PS: You can add this review to the sentiment analysis data set

By Guilherme

Jun 10, 2018

I really enjoyed the models presented in the course, as well as the accompanying exercises; I think Andrew and the team did a good job at giving intuition about the problems and coupling that with enough hands exercises to give better understanding of the implemtations

By Juan V M

Jun 30, 2018

Greatly explained. A lot of things explained in detail in just no that-much videos. Totally worth-it the specialisation!! Went from zero knowledge to know a lot of things about how it really works. Learned python (including keras and tensorflow) along the way as well.

By David W

Feb 18, 2018

Thanks for an enlightening course about sequences and how to apply machine learning concepts. This course has brought new light to how to solve some difficult sequencing tasks in my day to day work and I plan on looking for future courses from Andrew Ng in the future!

By Adão T

Aug 30, 2020

The course is well structured! Dr Andrew Ng teaches very well all the concepts in the videos and also references to the papers. Along with the programming exercises, we can put in practise all the concepts from the videos. The exercises are also very well documented.

By - A U S

Jun 11, 2020

This was by far the most challenging and most interesting course of all the courses in the specialization. Really gives your brains a hard time, but after you see/hear (haha) the results, it seems that all that was worth the effort!!! THANKS ANDREW, for everything!!!

By Michal G

Mar 25, 2018

Very good course as all run by Andrew Ng :)

Even though I passed all the assignments I will go through the whole course again to make sure I understand everything very well.

On the other side it would be nice to get some reference to public data to train more on my own

By Srikanth G

May 15, 2020

It's been a great journey. Thank you all for providing such an insightful and thorough course. The use of real-world applications to demonstrate deep learning algorithms was truly astounding. Once again, thank you, for imparting your precious knowledge to the world.

By Raffaele T

Mar 9, 2018

It's a course about a lot of things: speech recognition, music generation, image captioning, machine translation, ecc.

It's highly recommended to study previous courses to fully understand the concepts.

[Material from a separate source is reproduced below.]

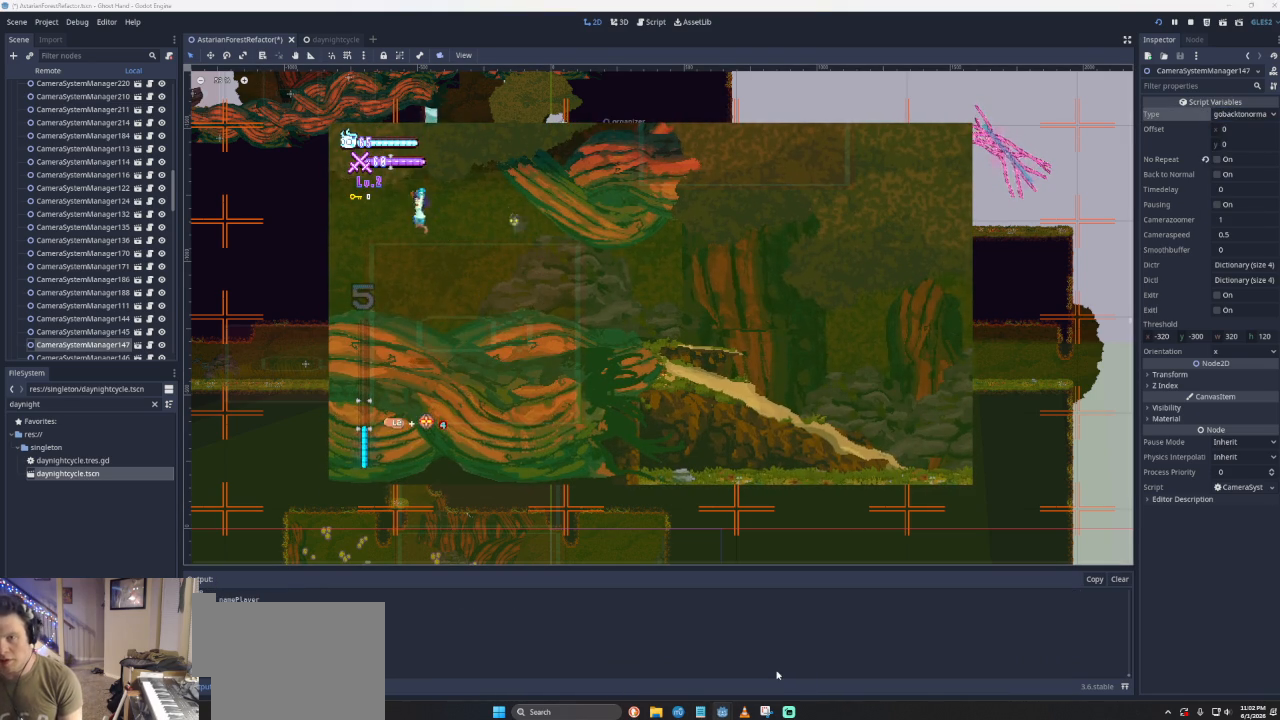
{"buttons": ["CROSS"], "left_stick": "right", "events": [[233, "CROSS", "up"], [300, "CROSS", "down"], [300, "left_stick", "center"], [400, "left_stick", "right"]]}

There are some errors in the exercises because it's a new course.

By Alejandro D G

Oct 12, 2020

Very good course: the lectures are clear and motivating, the applied exercises help to improve the understanding of the topics and its implementations, and is very nice that for each topic the teacher incentivizes to read the papers from which this ideas came from.

By Arkoprova M

Aug 24, 2020

This course gives a very good introduction to exciting applications of Deep Learning,that too in a very short time span. It is worth the time and effort to learn a complex thing in such a lucid manner. The instructions in the programming assignment has helped a lot

By Rohan K

Mar 27, 2018

Pellucid, succinct, and the final bomb of this specialization! Felt a little dazed sometimes during the course and some things didn't really make some sense, but after things do settle after a re-watch. This course is so good it is actually re-watch recommended. :P

By Jonathan E

Jun 26, 2019

As usual, an amazing course by Professor Andrew Ng. The course manages to convey the most important elements of such a critical field, teaching from papers which were published only a couple of years ago. For anyone who wants to work in AI/ML, this is a must-do.

By Tín N T

Aug 21, 2019

This course helps me understand more about RNN and its variations, especially I learnt about the basic of Attention mechanism. What I enjoy the most in this course is its assignments, these are very practical and easy to understand. Thank you for reading these.